Mental Health Disorders Can Cause Substance Use Disorders and Vice Versa

While substances can cause chemical changes in the brain that lead to mental health disorders, it’s also possible for mental illness to play a role in substance use disorders. For example, people with bipolar disorder may turn to alcohol or drugs to self-medicate their symptoms. Or people with anxiety disorders may use cigarettes or caffeine as a way to calm down and relax.

In some cases, a mental illness may also increase someone’s vulnerability to substance use disorders. People with mental illness may feel isolated and struggle with low self-esteem, making them more likely to turn to substances as a means of coping.

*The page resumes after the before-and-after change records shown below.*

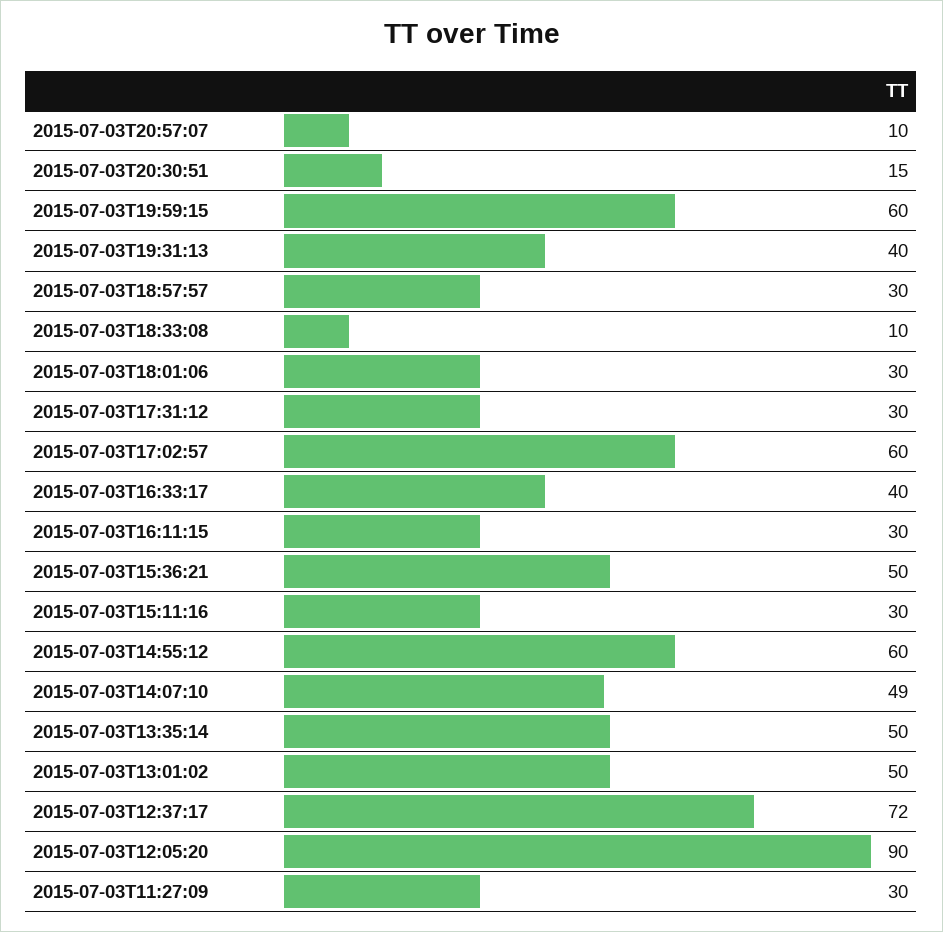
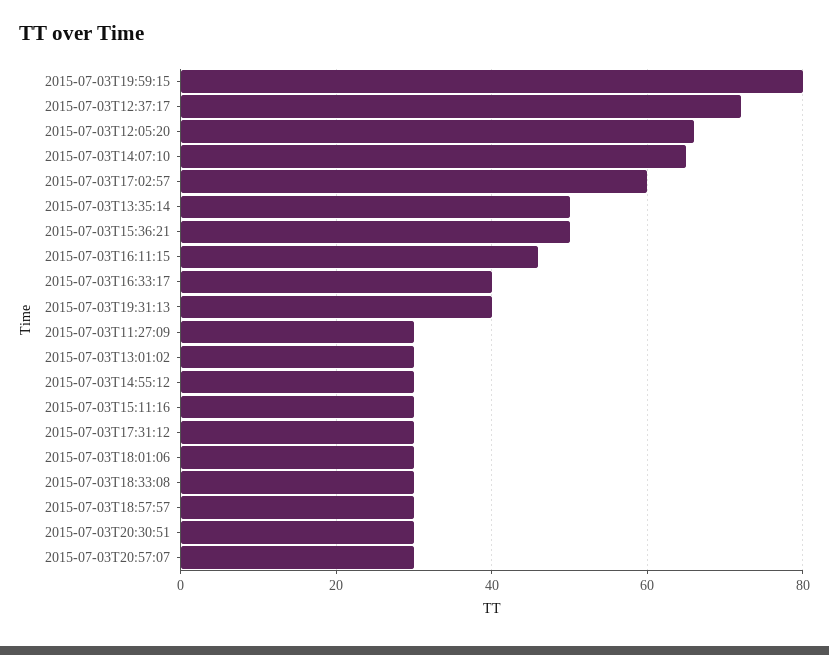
2015-07-03T20:57:07: 10 -> 30
2015-07-03T20:30:51: 15 -> 30
2015-07-03T19:59:15: 60 -> 80
2015-07-03T18:33:08: 10 -> 30
2015-07-03T16:11:15: 30 -> 45
2015-07-03T14:55:12: 60 -> 30
2015-07-03T14:07:10: 49 -> 65
2015-07-03T13:01:02: 50 -> 30
2015-07-03T12:05:20: 90 -> 65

And those with certain personality traits, such as impulsivity or sensation-seeking behavior, may be at an increased risk for developing substance use disorders.

Mental Disorders and Substance Abuse Can Have Common Risk Factors

Mental disorders and substance abuse can have common risk factors. People with mental health conditions are more likely to develop a substance use disorder, and people who misuse drugs or alcohol are more likely to create a mental health condition.

Both mental health conditions and substance use disorders can be caused by genetic, environmental, and developmental factors. Some of the most common risk factors for both diseases include:

  • Exposure to trauma or violence
  • Childhood abuse or neglect
  • Family history of mental health conditions or substance abuse
  • Poor social support
  • Poverty or low socioeconomic status
  • Homelessness or unstable housing situation
  • Lack of access to quality healthcare
  • Limited education or employment opportunities

If you or someone you know is struggling with substance abuse or a mental health disorder, it’s essential to seek help as soon as possible. Don’t let fear or shame prevent you from getting the treatment you need and deserve. Many resources are available, such as therapy, support groups, medication, and residential treatment programs. Remember—you are not alone in this journey toward recovery.